● **DATA RECORDS**:
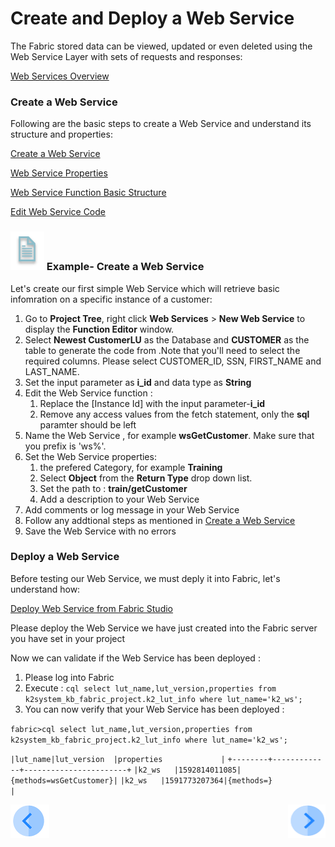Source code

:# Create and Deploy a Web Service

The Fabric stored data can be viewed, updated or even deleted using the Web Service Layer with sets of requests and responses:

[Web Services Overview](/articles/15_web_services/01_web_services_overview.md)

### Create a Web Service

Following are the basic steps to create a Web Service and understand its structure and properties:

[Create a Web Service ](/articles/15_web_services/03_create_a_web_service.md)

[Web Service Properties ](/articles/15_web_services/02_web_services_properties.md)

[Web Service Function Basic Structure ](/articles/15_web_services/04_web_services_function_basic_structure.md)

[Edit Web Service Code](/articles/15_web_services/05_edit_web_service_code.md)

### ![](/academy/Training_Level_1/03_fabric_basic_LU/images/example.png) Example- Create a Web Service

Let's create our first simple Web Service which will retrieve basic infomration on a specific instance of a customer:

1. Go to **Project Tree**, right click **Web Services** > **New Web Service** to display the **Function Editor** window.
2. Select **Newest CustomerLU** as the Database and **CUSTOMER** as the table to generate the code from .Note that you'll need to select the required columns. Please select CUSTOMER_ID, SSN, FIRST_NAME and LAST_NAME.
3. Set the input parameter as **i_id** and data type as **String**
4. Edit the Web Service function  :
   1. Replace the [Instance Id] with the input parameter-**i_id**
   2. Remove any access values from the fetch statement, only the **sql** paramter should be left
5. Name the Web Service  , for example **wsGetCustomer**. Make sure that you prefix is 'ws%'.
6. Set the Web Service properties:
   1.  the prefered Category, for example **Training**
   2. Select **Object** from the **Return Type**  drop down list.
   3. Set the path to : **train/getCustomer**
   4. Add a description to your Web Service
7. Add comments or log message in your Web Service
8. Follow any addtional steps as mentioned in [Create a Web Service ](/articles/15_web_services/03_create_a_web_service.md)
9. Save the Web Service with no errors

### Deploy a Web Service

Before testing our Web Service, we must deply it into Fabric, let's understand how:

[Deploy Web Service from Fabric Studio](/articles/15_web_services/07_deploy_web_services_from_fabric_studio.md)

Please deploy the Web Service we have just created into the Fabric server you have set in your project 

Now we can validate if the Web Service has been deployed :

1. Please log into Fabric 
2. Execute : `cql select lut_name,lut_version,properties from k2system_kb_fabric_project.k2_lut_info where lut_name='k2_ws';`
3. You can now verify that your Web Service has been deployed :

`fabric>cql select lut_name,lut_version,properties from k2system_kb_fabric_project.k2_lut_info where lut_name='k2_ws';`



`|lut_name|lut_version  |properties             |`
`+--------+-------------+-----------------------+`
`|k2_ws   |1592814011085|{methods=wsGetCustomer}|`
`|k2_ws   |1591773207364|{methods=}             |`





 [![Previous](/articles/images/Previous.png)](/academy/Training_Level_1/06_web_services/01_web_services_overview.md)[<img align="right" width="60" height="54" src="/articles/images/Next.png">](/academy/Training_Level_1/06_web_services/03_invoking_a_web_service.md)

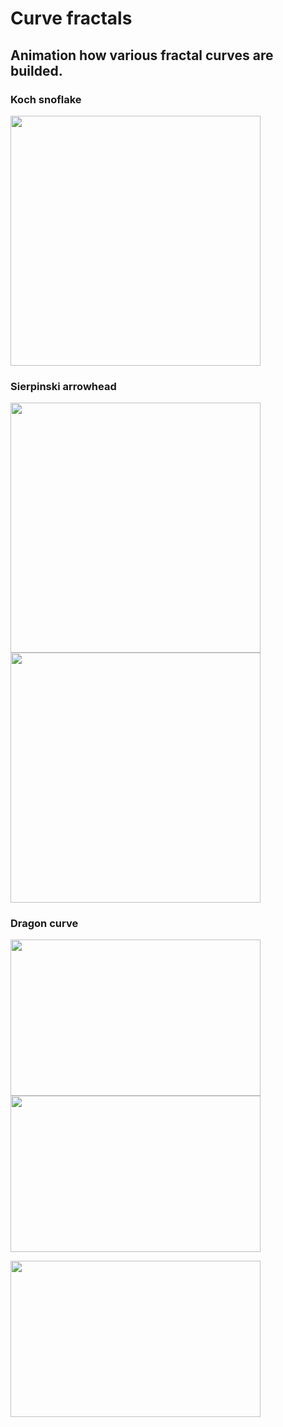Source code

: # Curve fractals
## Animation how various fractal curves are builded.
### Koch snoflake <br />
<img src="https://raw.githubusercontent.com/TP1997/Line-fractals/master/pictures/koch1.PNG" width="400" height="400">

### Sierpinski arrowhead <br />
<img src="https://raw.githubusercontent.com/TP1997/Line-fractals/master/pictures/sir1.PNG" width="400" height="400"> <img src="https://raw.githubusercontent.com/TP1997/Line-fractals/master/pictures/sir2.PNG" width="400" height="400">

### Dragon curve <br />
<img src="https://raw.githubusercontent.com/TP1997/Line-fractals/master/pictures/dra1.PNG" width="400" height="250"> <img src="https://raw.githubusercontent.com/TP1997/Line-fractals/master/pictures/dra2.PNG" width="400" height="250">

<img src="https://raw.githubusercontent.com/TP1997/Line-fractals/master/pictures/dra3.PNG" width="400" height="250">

--

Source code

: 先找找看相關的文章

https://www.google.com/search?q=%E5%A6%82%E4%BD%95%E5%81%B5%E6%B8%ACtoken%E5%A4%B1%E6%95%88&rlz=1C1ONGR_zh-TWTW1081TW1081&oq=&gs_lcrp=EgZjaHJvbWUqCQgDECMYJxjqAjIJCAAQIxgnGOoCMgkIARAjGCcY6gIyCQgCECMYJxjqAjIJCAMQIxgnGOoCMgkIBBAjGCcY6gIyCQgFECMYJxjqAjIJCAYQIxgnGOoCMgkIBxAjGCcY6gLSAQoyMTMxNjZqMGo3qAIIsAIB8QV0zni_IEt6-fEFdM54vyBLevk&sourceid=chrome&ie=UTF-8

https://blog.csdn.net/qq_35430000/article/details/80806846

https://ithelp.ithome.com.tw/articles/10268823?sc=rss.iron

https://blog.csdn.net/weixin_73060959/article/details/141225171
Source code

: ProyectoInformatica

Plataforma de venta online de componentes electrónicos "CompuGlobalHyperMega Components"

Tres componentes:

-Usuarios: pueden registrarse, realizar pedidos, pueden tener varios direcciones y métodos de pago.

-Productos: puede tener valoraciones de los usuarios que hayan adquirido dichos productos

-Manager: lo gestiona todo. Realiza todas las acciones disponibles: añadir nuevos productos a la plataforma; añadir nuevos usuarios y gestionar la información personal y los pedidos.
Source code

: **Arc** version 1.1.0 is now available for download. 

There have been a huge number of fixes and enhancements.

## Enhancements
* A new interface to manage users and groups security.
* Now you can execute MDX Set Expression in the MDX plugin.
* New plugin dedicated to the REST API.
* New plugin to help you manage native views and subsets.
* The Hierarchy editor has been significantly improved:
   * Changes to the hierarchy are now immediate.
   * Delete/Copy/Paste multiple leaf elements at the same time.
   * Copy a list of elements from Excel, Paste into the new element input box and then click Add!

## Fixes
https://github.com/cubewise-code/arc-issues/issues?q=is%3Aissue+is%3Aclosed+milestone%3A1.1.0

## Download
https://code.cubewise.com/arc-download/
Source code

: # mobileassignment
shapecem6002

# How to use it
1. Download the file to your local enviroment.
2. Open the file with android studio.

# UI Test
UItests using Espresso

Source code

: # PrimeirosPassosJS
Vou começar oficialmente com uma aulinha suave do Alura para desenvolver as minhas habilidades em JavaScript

● **WHAT THIS TASK INVOLVES**:
Bring together each line above where the string "blog" turns up.

● **REPLY**:
https://blog.csdn.net/qq_35430000/article/details/80806846
https://blog.csdn.net/weixin_73060959/article/details/141225171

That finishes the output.